Credit Fund Glut Leads To Hedge Fund’s Demise
Nobel Prize winner Robert Merton and hedge funds don’t go together. Well, that’s not me saying, only history. Merton was co-founder of defunct hedge fund Long-Term Capital Management, way back in 1993. Five years later, when Russia defaulted on its debt, it led to a domino effect, which made the fund lose nearly 90 percent of its capital or $4 billion in a matter of weeks. Why am I on about Merton? Well, he’s in the news again – this time for shutting down his firm’s latest funds after just three months because it didn't raise enough money.
Merton's Integrated Finance Ltd. closed the IFL Continuum Fund in June. The fund, which concentrated on credit securities, had collected $30 million since its start in March. So, when the market is totally in favor of credit-oriented hedge funds, how was Merton’s fund unable to raise money?

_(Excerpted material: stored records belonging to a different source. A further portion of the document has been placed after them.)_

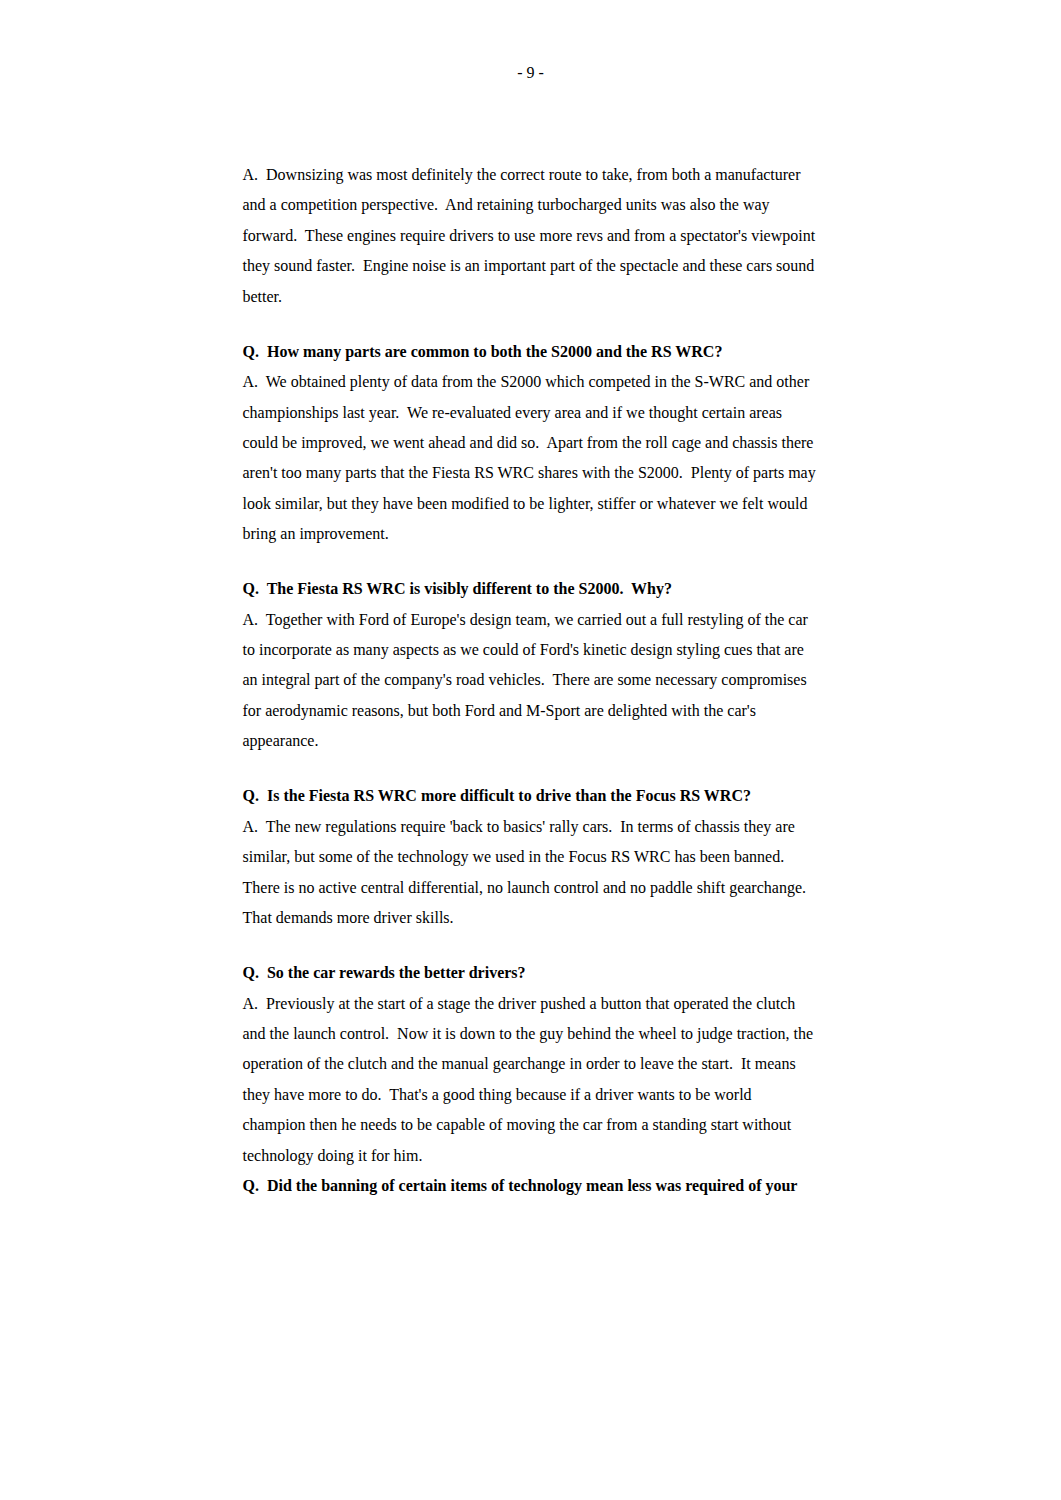- 9 -
A. Downsizing was most definitely the correct route to take, from both a manufacturer and a competition perspective. And retaining turbocharged units was also the way forward. These engines require drivers to use more revs and from a spectator's viewpoint they sound faster. Engine noise is an important part of the spectacle and these cars sound better.
Q. How many parts are common to both the S2000 and the RS WRC?
A. We obtained plenty of data from the S2000 which competed in the S-WRC and other championships last year. We re-evaluated every area and if we thought certain areas could be improved, we went ahead and did so. Apart from the roll cage and chassis there aren't too many parts that the Fiesta RS WRC shares with the S2000. Plenty of parts may look similar, but they have been modified to be lighter, stiffer or whatever we felt would bring an improvement.
Q. The Fiesta RS WRC is visibly different to the S2000. Why?
A. Together with Ford of Europe's design team, we carried out a full restyling of the car to incorporate as many aspects as we could of Ford's kinetic design styling cues that are an integral part of the company's road vehicles. There are some necessary compromises for aerodynamic reasons, but both Ford and M-Sport are delighted with the car's appearance.
Q. Is the Fiesta RS WRC more difficult to drive than the Focus RS WRC?
A. The new regulations require 'back to basics' rally cars. In terms of chassis they are similar, but some of the technology we used in the Focus RS WRC has been banned. There is no active central differential, no launch control and no paddle shift gearchange. That demands more driver skills.
Q. So the car rewards the better drivers?
A. Previously at the start of a stage the driver pushed a button that operated the clutch and the launch control. Now it is down to the guy behind the wheel to judge traction, the operation of the clutch and the manual gearchange in order to leave the start. It means they have more to do. That's a good thing because if a driver wants to be world champion then he needs to be capable of moving the car from a standing start without technology doing it for him.
Q. Did the banning of certain items of technology mean less was required of your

The answer actually lies in the problem itself. In the last 18 months, just too many credit-oriented hedge funds were launched. While some of these did manage to raise quite a bit of money – some more than a billion dollars – experts say the market is now quite saturated. And Merton’s fund seems to have joined the party a bit too late. Most people already seem to have made their allocations, which meant Merton’s fund was bound to lose its money.
So in essence, this meant that IFL Continuum would struggle right from the word go. While hedge funds attracted over $42 billion from April through June, IFL Continuum struggled to hold its own. IFL's credit fund was managed by Peter Hancock, 48, former head of JPMorgan Chase & Co.'s global derivatives group.